Of course, it would be wrong to blame the corporate world for missing our value. After all, we were the ones who'd installed the force field. Ways could be found to polish up our look and scale up our traffic without seeing Chowhound dilute into a lowest-common-denominator Olive-Garden-hugging, focus-group fellating resource. But there was a Catch 22: such changes would require corporate support, but corporate support would evade us so long as we remained all vibey/hippy/wavy/gravy. And there was also Catch 22a: a makeover sponsored by unhip parties, even with the best of intentions, would destroy the vibe.

While "vibe" is the term I've been using here, the dynamic is actually quite explainable in MBA-speak. Chowhound has two unusual points of value: 1. the premium quality of its data, and 2. its tightly-focused audience, which is uniquely discriminating and knowledgable. The data and the audience, the audience and the data, are like chicken and egg. Dilution of one would result in immediate dilution of the other, and entropy can never be reversed. Chowhound required sensitive management by people with a deep affinity for subtle cultural issues of tone and values, and those factors couldn't be faked, because our audience's most inherent quality was its ability to sniff inauthenticity.

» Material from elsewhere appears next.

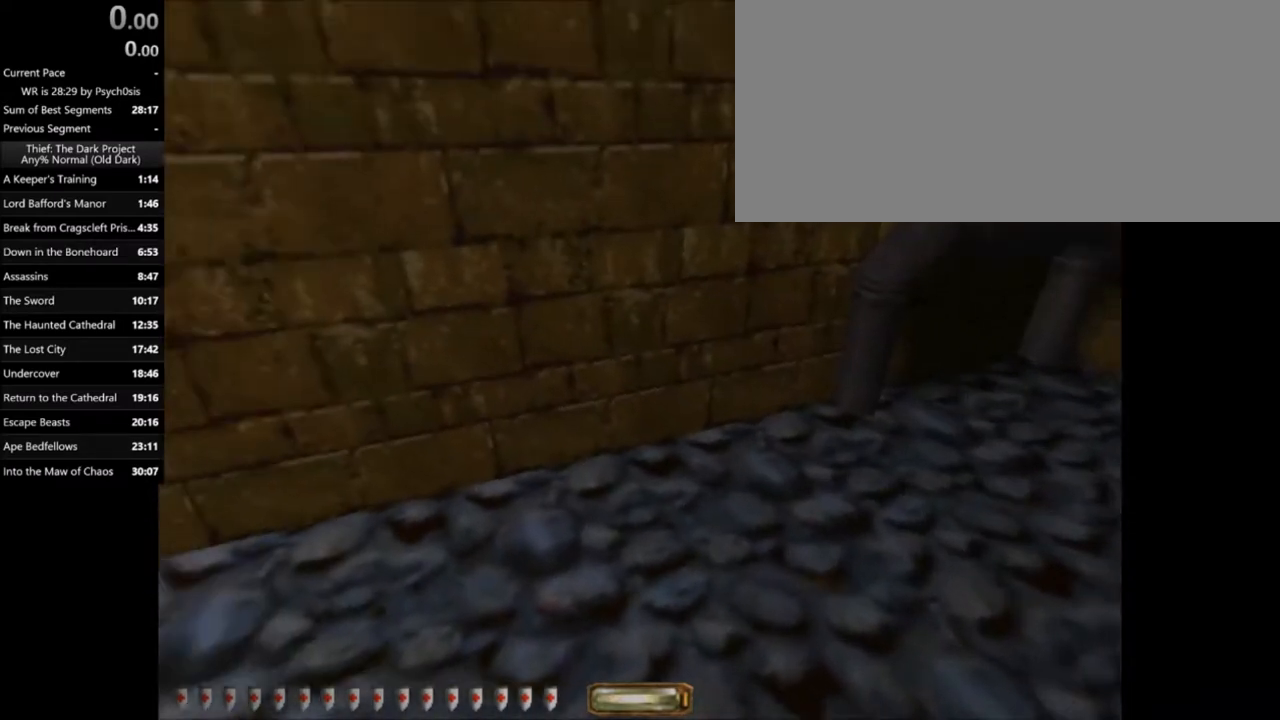
{"keys": [], "mouse": [], "events": []}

That's not so hard to understand, is it? Well, Vrtha and Mogul didn't really get it. Why? Because, like all corporate honchos, they're geniuses, smug with their proven abilities to build and manage big things, all molecule-thin. They deemed Chowhound just another wafer-thin branded widget, and wouldn't stop flexing their gigantic cerebral lobes long enough to grok its unique and fragile qualities. They were gut-ignorant there, and ignorance is a dark, scary place. What's more, truly understanding us would mean calling deeply into question some bedrock assumptions, and, obviously, these were not red pill people.

So whom would I paddle toward, if Chowhound was, essentially, a three dimensional pencil pushing up through the ground of two-dimensional corporate Flatland, confusing to the inhabitants and ill-suited to their tools and mechanisms? If we were going to be acquired, I needed to find a company that not only appreciated and valued Chowhound's unique attributes, but whose very operation hinged on making hay with premium quality information, opinions, and audiences. Mere statement of appreciation wasn't worth much (the likes of Vrtha and Mogul could spit effusive praise on cue). But a company whose bread and butter involved painstakingly high-quality content might remain sensitive to Chowhound's unique and fragile dynamic. They wouldn't alter the recipe as heedlessly as Mogul and Vrtha had proposed.

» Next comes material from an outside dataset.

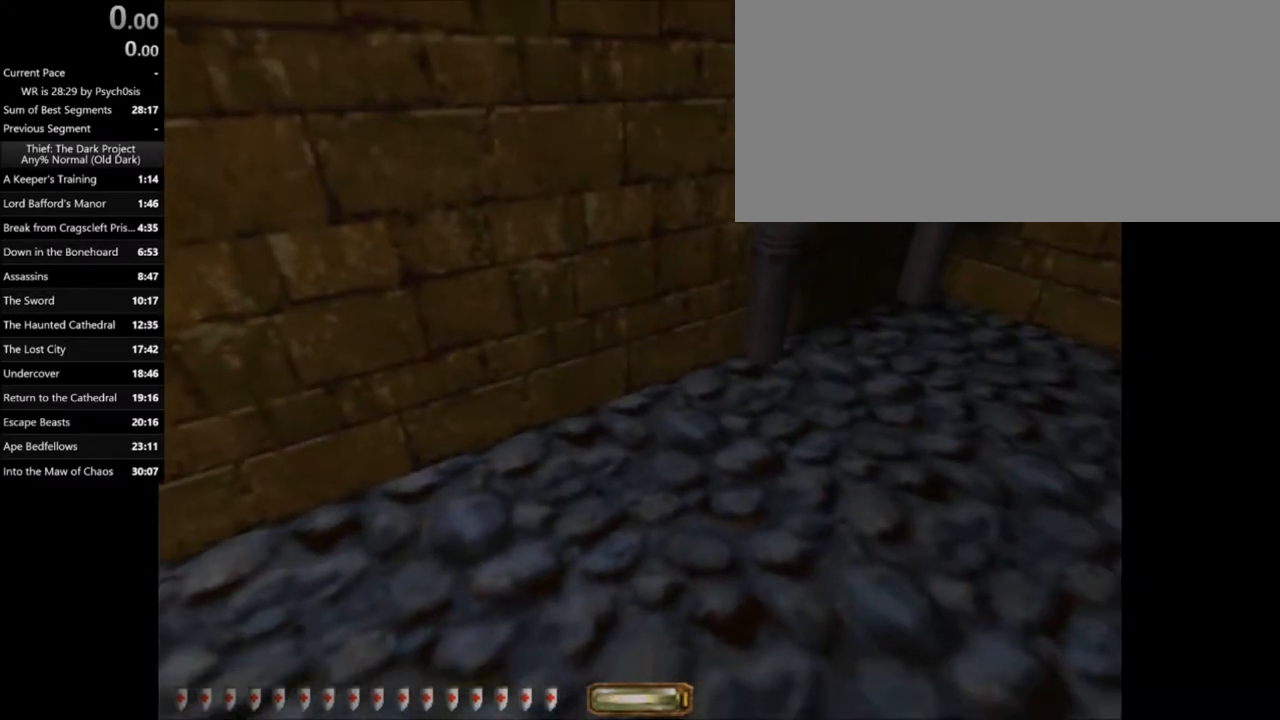
{"keys": [], "mouse": [], "events": [[334, "w", "up"]]}
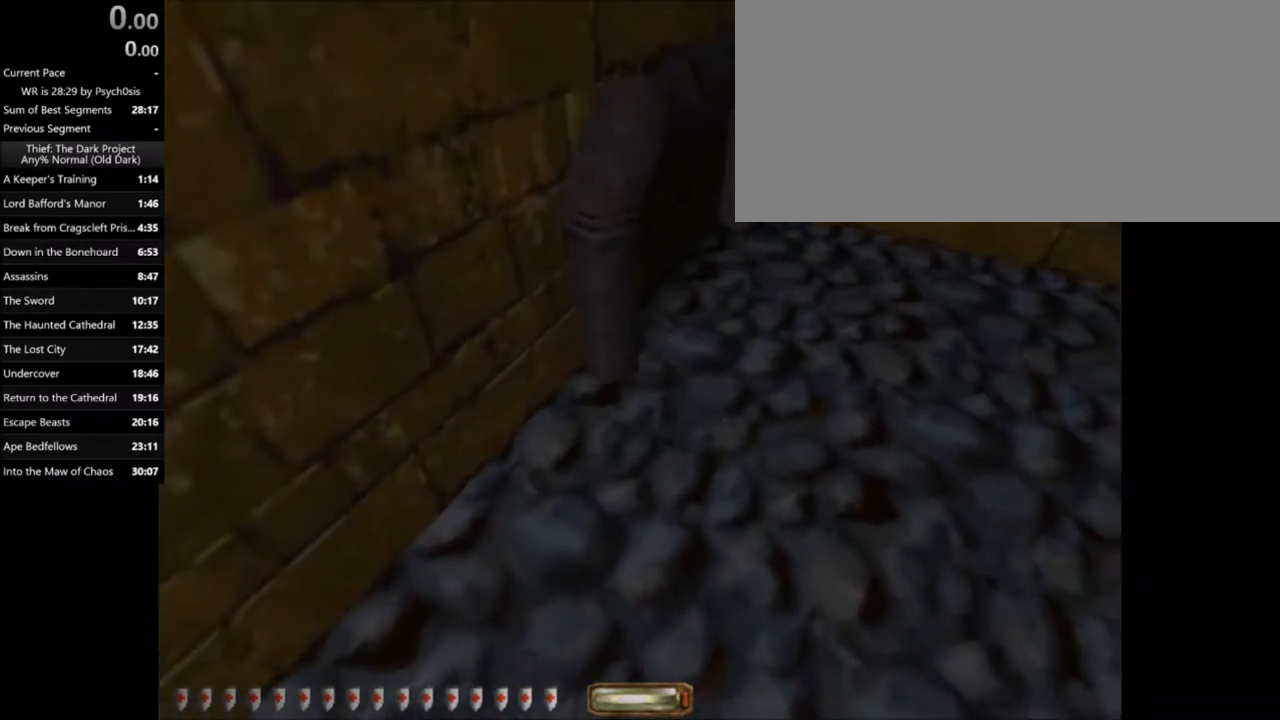
{"keys": ["a"], "mouse": [], "events": [[67, "w", "down"], [100, "a", "down"], [367, "w", "up"]]}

And, indeed, the pig needed serious lipstick. The best, biggest, broadest, deepest, savviest trove of food news and tips ever compiled in any media, and its loyal national following, meant nothing to the business world so long as there was no cleanly definable "there" there. We'd likely miss out on this bubble, as we'd missed the previous one, if we didn't repackage, slickly framing Chowhound's cultural aspects. We needed to telegraph that we were "Anti-Corporate" - with quotation marks, as a winking corporate tactic - rather than remain flatly anti-corporate, the term simmering in insolent unquoted lowercase. Y'know, Indie Rock. Betty Crocker Homestyle. Sanctioned edginess.

Even if I were at the peak of my energy, the task would have held little appeal for me. But I hung on. And I did take a deep breath and rang one corporate doorbell, making a cold call overture to the good folks in charge of a large east coast media conglomerate.